== Segment start ==

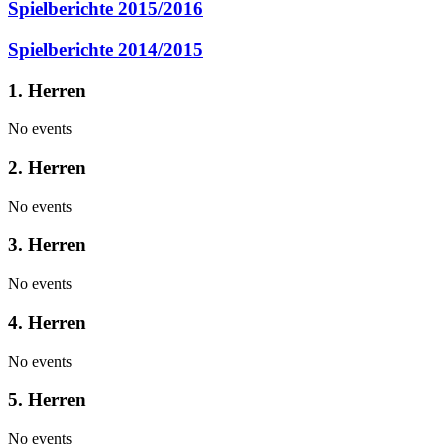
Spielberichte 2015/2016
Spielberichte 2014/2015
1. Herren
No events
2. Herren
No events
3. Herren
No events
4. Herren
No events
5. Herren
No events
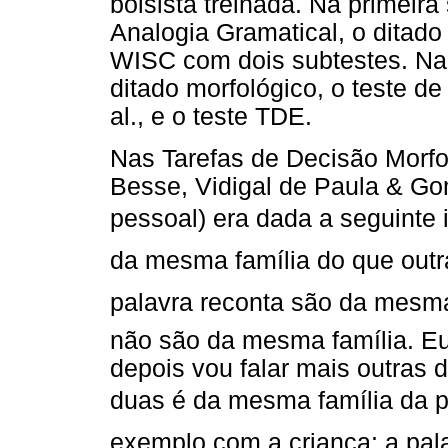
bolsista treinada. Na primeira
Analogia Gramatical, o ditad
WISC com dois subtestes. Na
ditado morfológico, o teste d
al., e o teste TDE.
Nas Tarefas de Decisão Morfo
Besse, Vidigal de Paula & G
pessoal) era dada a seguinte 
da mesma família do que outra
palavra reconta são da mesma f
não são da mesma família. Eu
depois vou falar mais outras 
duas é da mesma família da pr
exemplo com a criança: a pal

== Segment end ==

[EXERCISE INSTRUCTIONS] Please repeat these lines with "No events" switched to "No matches" wherever it occurs, keeping everything else the same, and leave the pictures out.

[WRITTEN RESPONSE]
Spielberichte 2015/2016
Spielberichte 2014/2015
1. Herren
No matches
2. Herren
No matches
3. Herren
No matches
4. Herren
No matches
5. Herren
No matches
bolsista treinada. Na primeira
Analogia Gramatical, o ditad
WISC com dois subtestes. Na
ditado morfológico, o teste d
al., e o teste TDE.
Nas Tarefas de Decisão Morfo
Besse, Vidigal de Paula & G
pessoal) era dada a seguinte 
da mesma família do que outra
palavra reconta são da mesma f
não são da mesma família. Eu
depois vou falar mais outras 
duas é da mesma família da pr
exemplo com a criança: a pal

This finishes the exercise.